Regarding Workers Compensation Benefit (WCB), that was created for the workers, and not for the employers. It was created because we gave up our rights as workers to sue the employer when we get injured, so instead we go to WCB to claim.

With this scenario, say a person filed claim at WCB after developing tendonitis from his work. After months of treatment and he was healed, he goes back to the employer to report for work. However, the employer tells him that his work is no longer available because a replacement is already assigned to the position, and he is told to call WCB. On calling WCB, the latter instructed the person to file EI. Was it a rightful action on the part of WCB?

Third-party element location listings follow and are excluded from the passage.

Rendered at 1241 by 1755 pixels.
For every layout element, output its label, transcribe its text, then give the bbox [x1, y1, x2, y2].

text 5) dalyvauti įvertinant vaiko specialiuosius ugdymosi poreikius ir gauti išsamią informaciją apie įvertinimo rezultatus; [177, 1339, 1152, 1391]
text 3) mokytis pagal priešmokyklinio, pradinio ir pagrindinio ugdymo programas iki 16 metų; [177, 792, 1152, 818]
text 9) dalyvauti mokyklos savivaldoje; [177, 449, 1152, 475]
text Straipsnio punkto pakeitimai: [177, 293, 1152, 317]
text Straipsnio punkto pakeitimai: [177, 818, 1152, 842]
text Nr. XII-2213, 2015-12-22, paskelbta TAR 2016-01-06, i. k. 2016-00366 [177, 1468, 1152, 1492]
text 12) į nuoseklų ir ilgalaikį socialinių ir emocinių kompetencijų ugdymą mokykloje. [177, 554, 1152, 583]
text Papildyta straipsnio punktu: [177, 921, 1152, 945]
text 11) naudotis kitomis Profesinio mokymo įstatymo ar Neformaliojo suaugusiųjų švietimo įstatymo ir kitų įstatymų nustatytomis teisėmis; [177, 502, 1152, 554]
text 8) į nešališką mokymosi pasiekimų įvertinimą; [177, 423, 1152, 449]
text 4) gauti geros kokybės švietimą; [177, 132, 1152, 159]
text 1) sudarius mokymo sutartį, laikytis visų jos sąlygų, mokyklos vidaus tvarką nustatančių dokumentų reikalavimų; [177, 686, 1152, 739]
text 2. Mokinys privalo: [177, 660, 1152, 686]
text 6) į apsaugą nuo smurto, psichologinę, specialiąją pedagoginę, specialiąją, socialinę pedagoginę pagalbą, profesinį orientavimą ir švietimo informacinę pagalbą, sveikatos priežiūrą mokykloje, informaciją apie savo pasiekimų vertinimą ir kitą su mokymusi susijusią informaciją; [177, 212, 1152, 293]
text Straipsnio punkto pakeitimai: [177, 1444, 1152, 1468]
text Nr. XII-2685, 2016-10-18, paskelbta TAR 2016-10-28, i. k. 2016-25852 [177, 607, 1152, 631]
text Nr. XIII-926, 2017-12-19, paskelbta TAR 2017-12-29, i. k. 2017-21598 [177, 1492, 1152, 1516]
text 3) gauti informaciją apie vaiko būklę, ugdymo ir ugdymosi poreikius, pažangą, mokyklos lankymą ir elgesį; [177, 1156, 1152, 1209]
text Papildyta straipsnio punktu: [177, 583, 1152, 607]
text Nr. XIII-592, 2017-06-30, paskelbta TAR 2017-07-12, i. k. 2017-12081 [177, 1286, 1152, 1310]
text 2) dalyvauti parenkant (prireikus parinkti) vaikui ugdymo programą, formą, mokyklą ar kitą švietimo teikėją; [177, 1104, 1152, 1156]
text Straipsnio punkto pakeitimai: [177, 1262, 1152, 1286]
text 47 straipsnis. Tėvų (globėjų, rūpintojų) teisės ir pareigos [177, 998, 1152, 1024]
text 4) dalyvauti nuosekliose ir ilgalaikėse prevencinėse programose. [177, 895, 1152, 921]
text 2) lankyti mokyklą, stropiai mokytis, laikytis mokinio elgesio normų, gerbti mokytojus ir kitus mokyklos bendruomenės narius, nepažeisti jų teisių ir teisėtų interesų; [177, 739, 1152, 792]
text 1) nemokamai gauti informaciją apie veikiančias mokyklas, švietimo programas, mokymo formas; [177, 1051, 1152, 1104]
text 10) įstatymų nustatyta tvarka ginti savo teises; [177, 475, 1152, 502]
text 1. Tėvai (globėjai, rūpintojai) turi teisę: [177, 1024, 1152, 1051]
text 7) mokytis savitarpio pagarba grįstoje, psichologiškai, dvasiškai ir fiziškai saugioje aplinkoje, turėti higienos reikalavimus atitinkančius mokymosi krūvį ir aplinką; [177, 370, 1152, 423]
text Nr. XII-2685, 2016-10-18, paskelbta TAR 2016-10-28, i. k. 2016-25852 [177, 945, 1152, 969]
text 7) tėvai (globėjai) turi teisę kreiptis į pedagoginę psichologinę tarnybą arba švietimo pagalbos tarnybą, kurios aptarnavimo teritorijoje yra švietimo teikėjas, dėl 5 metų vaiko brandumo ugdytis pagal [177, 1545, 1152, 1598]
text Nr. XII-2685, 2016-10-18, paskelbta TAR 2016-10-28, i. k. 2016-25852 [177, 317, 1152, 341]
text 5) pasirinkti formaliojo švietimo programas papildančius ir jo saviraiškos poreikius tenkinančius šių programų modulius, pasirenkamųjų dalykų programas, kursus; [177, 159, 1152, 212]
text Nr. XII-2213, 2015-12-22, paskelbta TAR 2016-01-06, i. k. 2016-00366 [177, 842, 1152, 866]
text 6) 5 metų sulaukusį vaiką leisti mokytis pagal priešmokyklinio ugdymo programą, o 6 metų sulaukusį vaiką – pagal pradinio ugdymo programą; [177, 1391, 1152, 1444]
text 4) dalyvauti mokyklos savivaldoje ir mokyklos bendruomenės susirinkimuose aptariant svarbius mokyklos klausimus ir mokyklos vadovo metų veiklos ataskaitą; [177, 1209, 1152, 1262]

According to Julie, it was a return to work so the employer must accommodate the person. It is your right to go back to retain your position. If you cannot perform the same job, then you should be provided by WCB with compensation. If WCB tells you to file EI, you should say, “No, I will go back to my position.”

If WCB insists, then you should write a letter to appeal your case, and give it to WCB Appeal Board. Tell WCB that they have that job because of the workers.

In addition, If you are on WCB, when you see your doctor, tell all your complaints about your injury. Because when you get old and an effect of your injury occurs, you can still file a WCB claim for that. That is a long term injury. Another important thing, WCB can provide training for you. If you return to work and there is no position available for you, it is WCB’s responsibility to retrain you so you can get a work that will pay you the same. If your new job is paying you less, WCB must pay you the difference.